In this study, concurrent chemotherapy was the only way to reduce the risk of tumor recurrence and improve survival. Other treatment factors did not correlate with outcome. In a literature review, dose escalation through conventional fractionation was effective only for patients with extracapsular spreading, and concurrent chemotherapy was not applied. [18] In the current study, a higher radiation dose (66 Gy) did not improve RFS or local-regional control. Another study also showed that a higher radiation dose does not produce a better result for oral tongue squamous cell carcinoma in a PORT setting [13]. It appears that concurrent chemotherapy is more effective than or masks the advantage of dose escalation in advanced OSCC patients. Time factors, such as an elapsed time between surgery and PORT of more than 6 weeks and a duration of PORT of more than 8 weeks, did not result in inferior OS or RFS. In most studies, time factors play a critical role in tumor control. Delays in starting postoperative treatment and prolonged treatment times were found to be correlated with more local-regional recurrence in a systematic review, a retrospective analysis, and clinical trials. [18], [20], [21]. The reasonable explanation for this result is that the risk of recurrence was lower than the risk of extracapsular spreading or positive resection margin. However, there is no need to investigate the issue of time factors. Because initiating and completing PORT in a limited time range would not cause more complications, delays in the initiation or completion of PORT should be avoided. The radiotherapy technique, that is, the conventional technique with center dose calculation, 3DCRT, or IMRT, did not alter the treatment outcome. Although the use of IMRT or 3DCRT resulted in better outcomes with respect to OS and RFS, these associations were not significant in either the univariate or multivariate analysis. Despite there being no advantages in tumor control, IMRT is inarguably better able to prevent complications and improve quality of life. [19], [22], [23] Therefore, IMRT is still the first technique of choice for PORT.

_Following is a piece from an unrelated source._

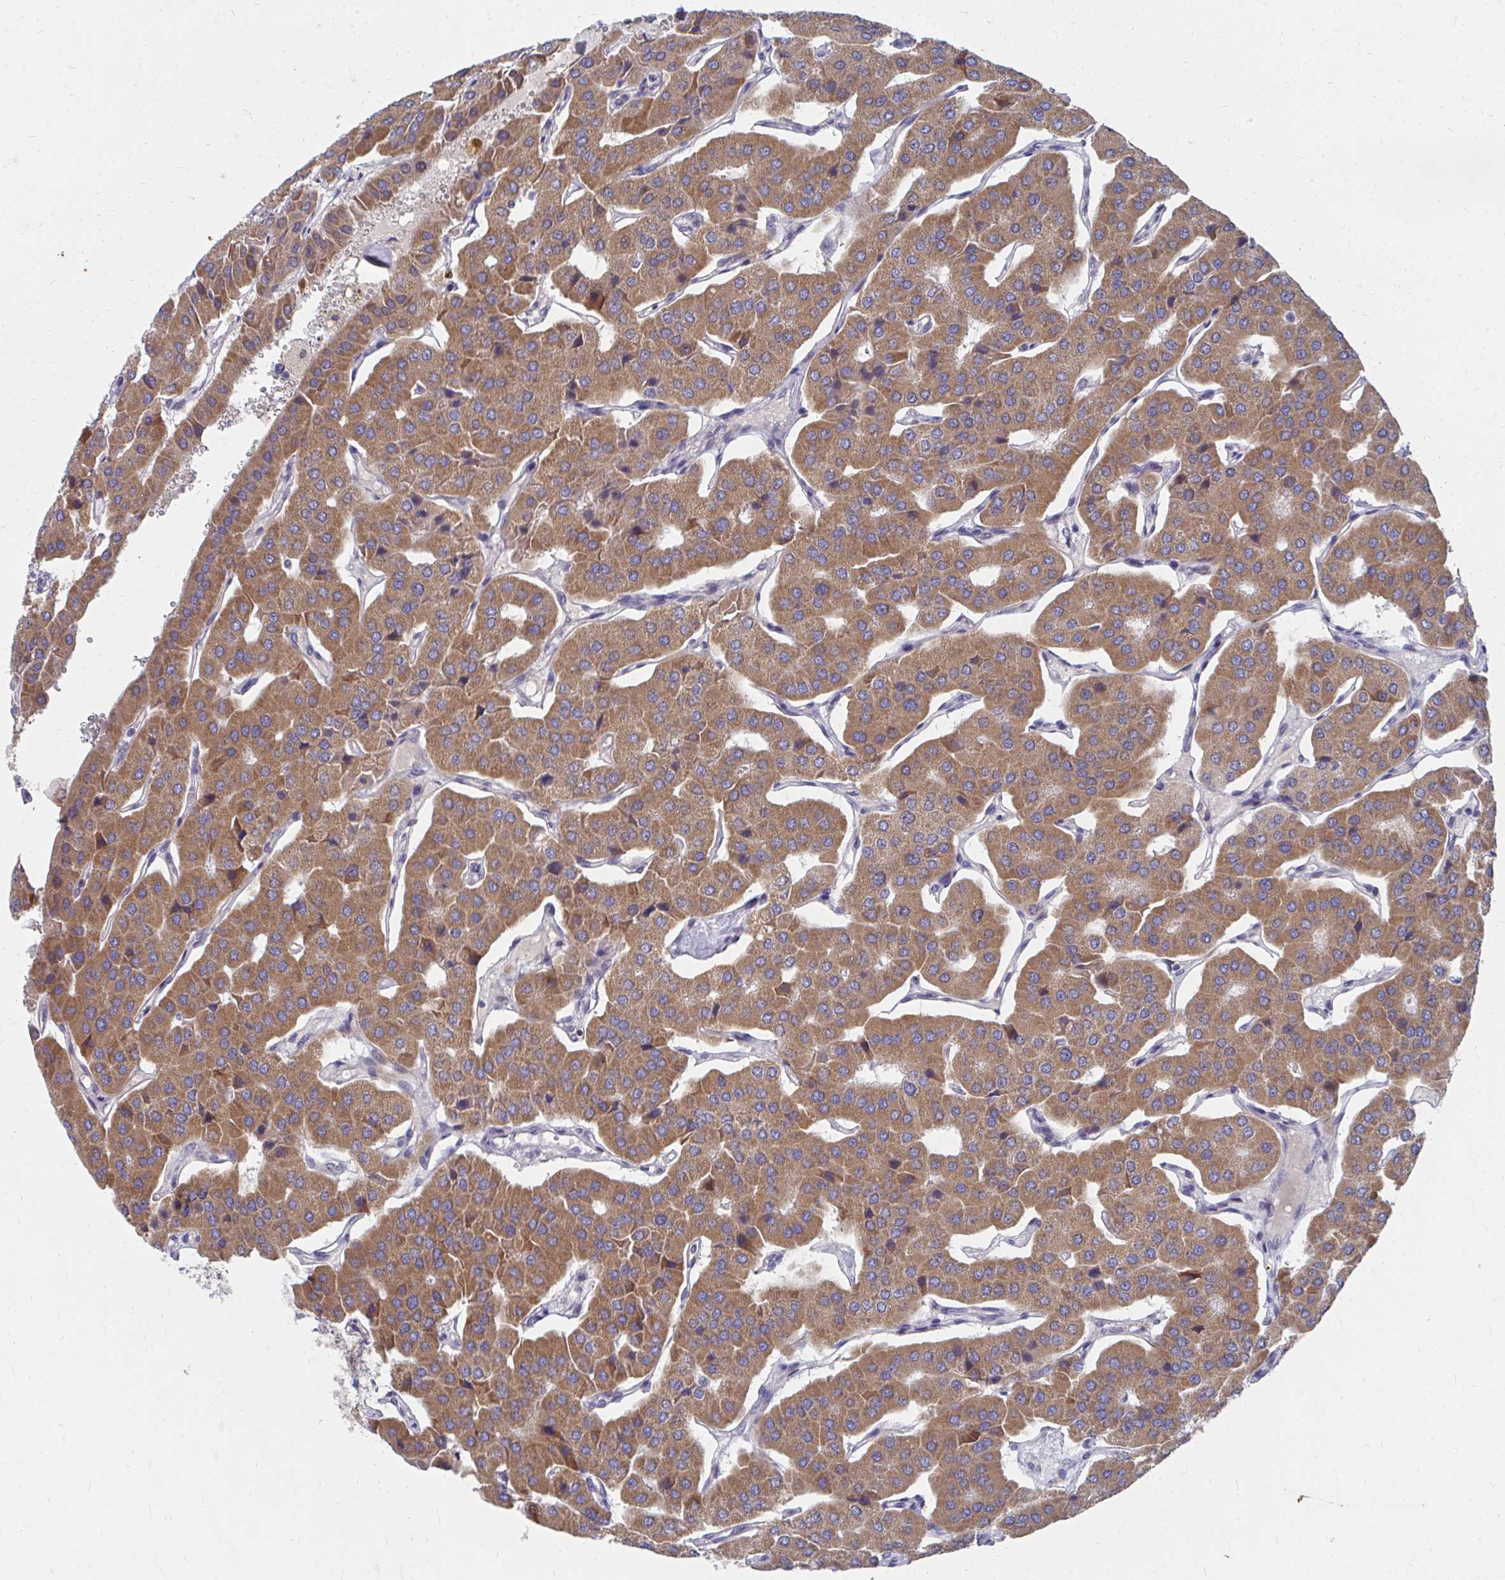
{"staining": {"intensity": "moderate", "quantity": ">75%", "location": "cytoplasmic/membranous"}, "tissue": "parathyroid gland", "cell_type": "Glandular cells", "image_type": "normal", "snomed": [{"axis": "morphology", "description": "Normal tissue, NOS"}, {"axis": "morphology", "description": "Adenoma, NOS"}, {"axis": "topography", "description": "Parathyroid gland"}], "caption": "About >75% of glandular cells in unremarkable parathyroid gland display moderate cytoplasmic/membranous protein positivity as visualized by brown immunohistochemical staining.", "gene": "PEX3", "patient": {"sex": "female", "age": 86}}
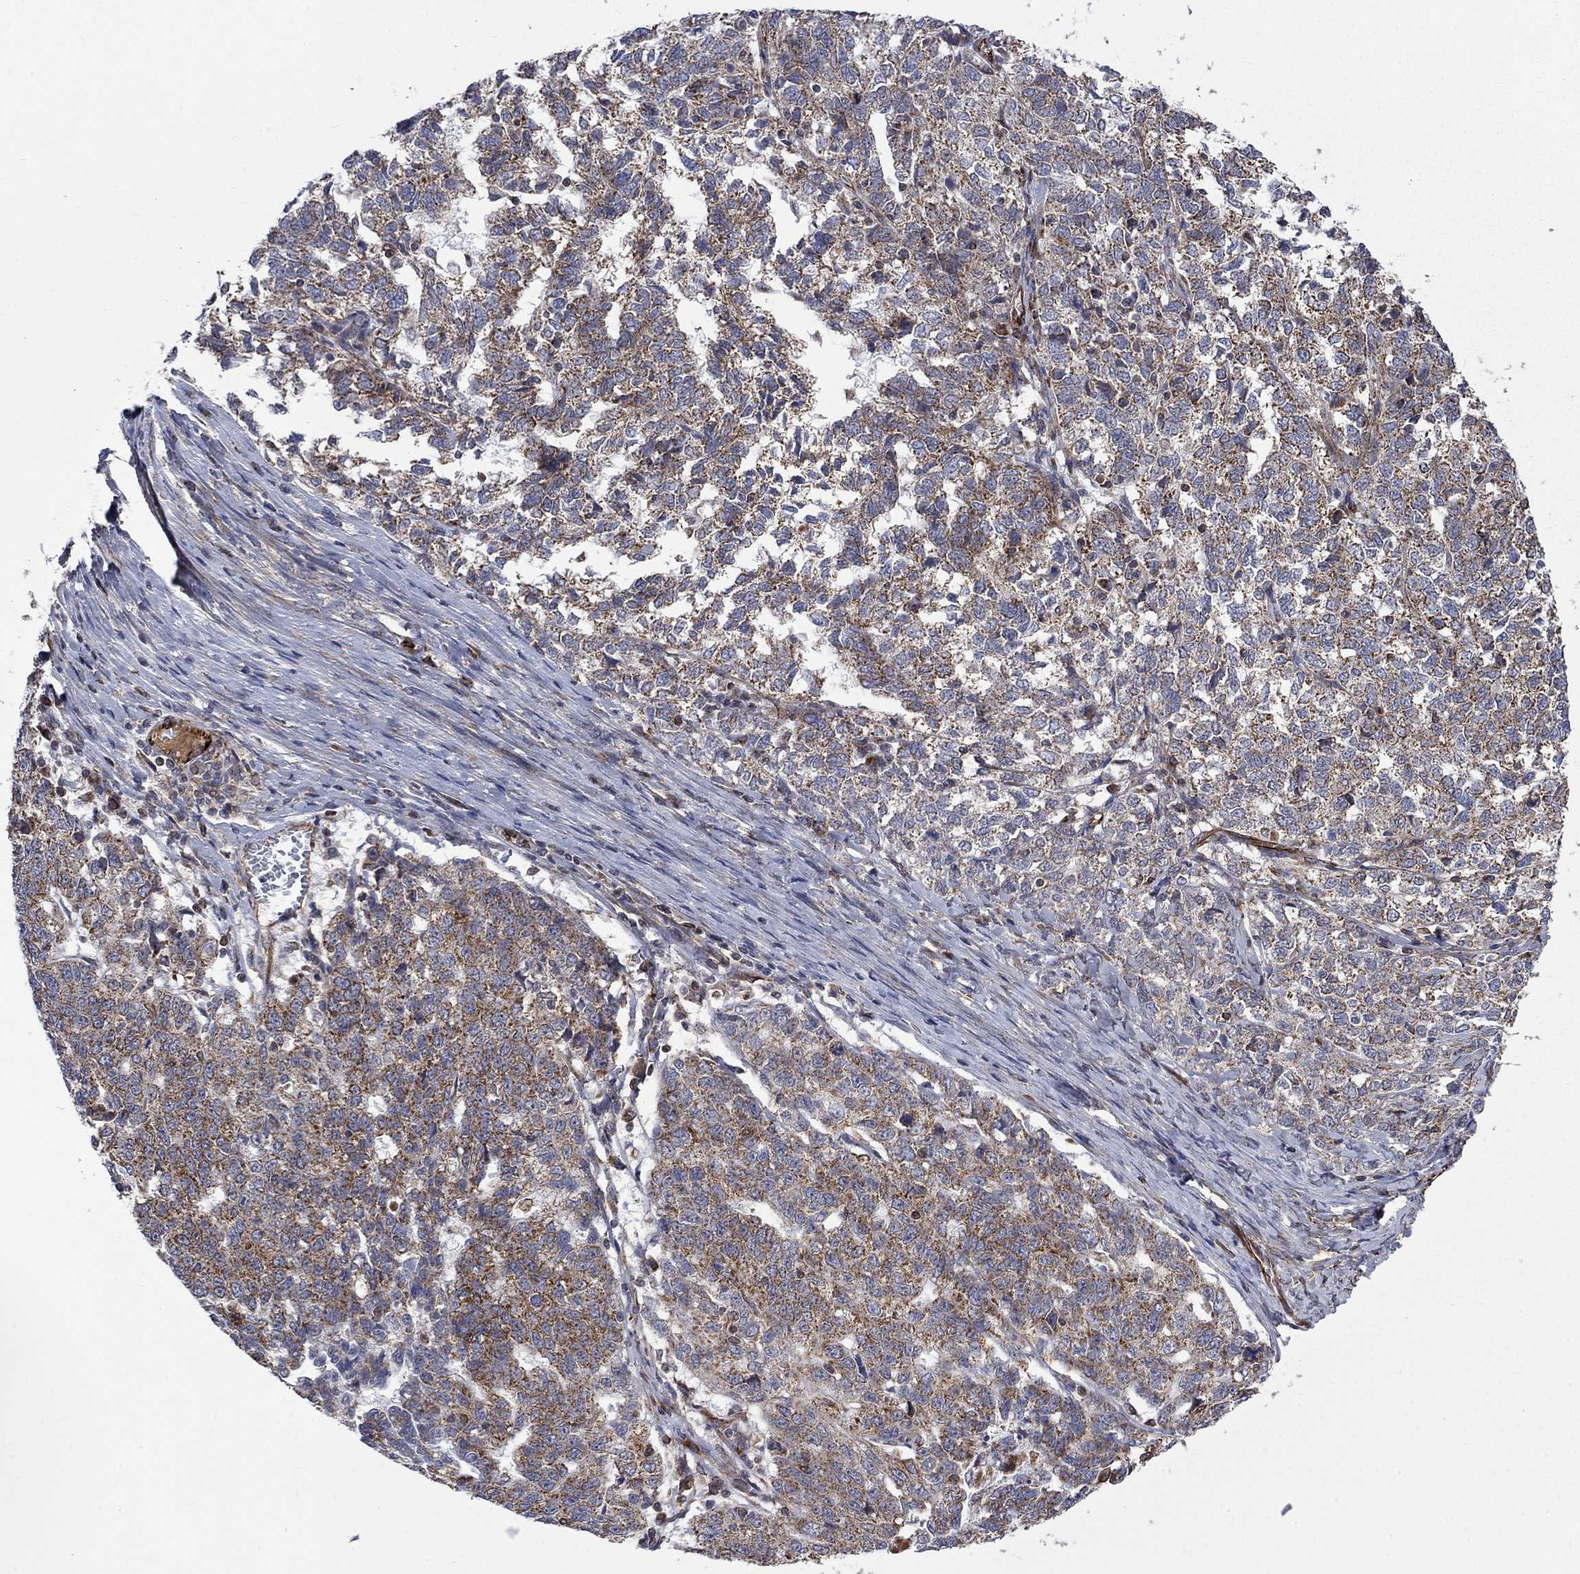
{"staining": {"intensity": "moderate", "quantity": ">75%", "location": "cytoplasmic/membranous"}, "tissue": "ovarian cancer", "cell_type": "Tumor cells", "image_type": "cancer", "snomed": [{"axis": "morphology", "description": "Cystadenocarcinoma, serous, NOS"}, {"axis": "topography", "description": "Ovary"}], "caption": "There is medium levels of moderate cytoplasmic/membranous positivity in tumor cells of ovarian cancer, as demonstrated by immunohistochemical staining (brown color).", "gene": "NDUFC1", "patient": {"sex": "female", "age": 71}}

As the result of this study, patients will not acquire the benefit of concurrent chemotherapy if adequate dose of cisplatin cannot be given. Unfortunately, there is no reliable method to predict the compliance of cisplatin-based chemotherapy. Do we have an option other than cisplatin-based chemotherapy to improve the treatment outcome? The mortality rate during PORT was 2.2% in the current study, which is comparable to the mortality rates found in the randomized trials. [1], [2] However, if there is any less toxic but equally effective regimen that can be used in place of cisplatin, that regimen should be chosen. Primary radiotherapy plus cetuximab can reduce local-regional recurrence and mortality without increasing toxic effects during the treatment of local-regional advanced head and neck cancer. [24] Primary radiotherapy plus cetuximab is an attractive choice for the treatment of head and neck cancer. Unfortunately, there are no published results from prospective clinical trials using cetuximab with radiotherapy for the definitive or postoperative treatment of OSCC. One retrospective study reported that cetuximab is inferior to cisplatin in tumor control and survival in head and neck cancer patients. [25] Therefore, replacing cisplatin with cetuximab should be proven to be safe in a clinical trial before use in the clinic. Cisplatin remains our suggestion for concurrent chemoradiation. But if poor compliance of cisplatin-based chemotherapy can be predicted, radiotherapy plus cetuximab can be considered since inadequate cisplatin dose is ineffective.

Conclusion

For OSCC patients with multiple-node metastases without extracapsular spreading or positive resection margins, PORT with concurrent chemotherapy is likely to decrease the risk of tumor recurrence, especially when cumulative cisplatin dose reached 200 mg/m2. Multiple lymph node metastases might be considered an optional indication for concurrent chemotherapy. Factors associated with cisplatin tolerance should be studied to improve the management for OSCC patients. Further prospective studies are required to confirm these results.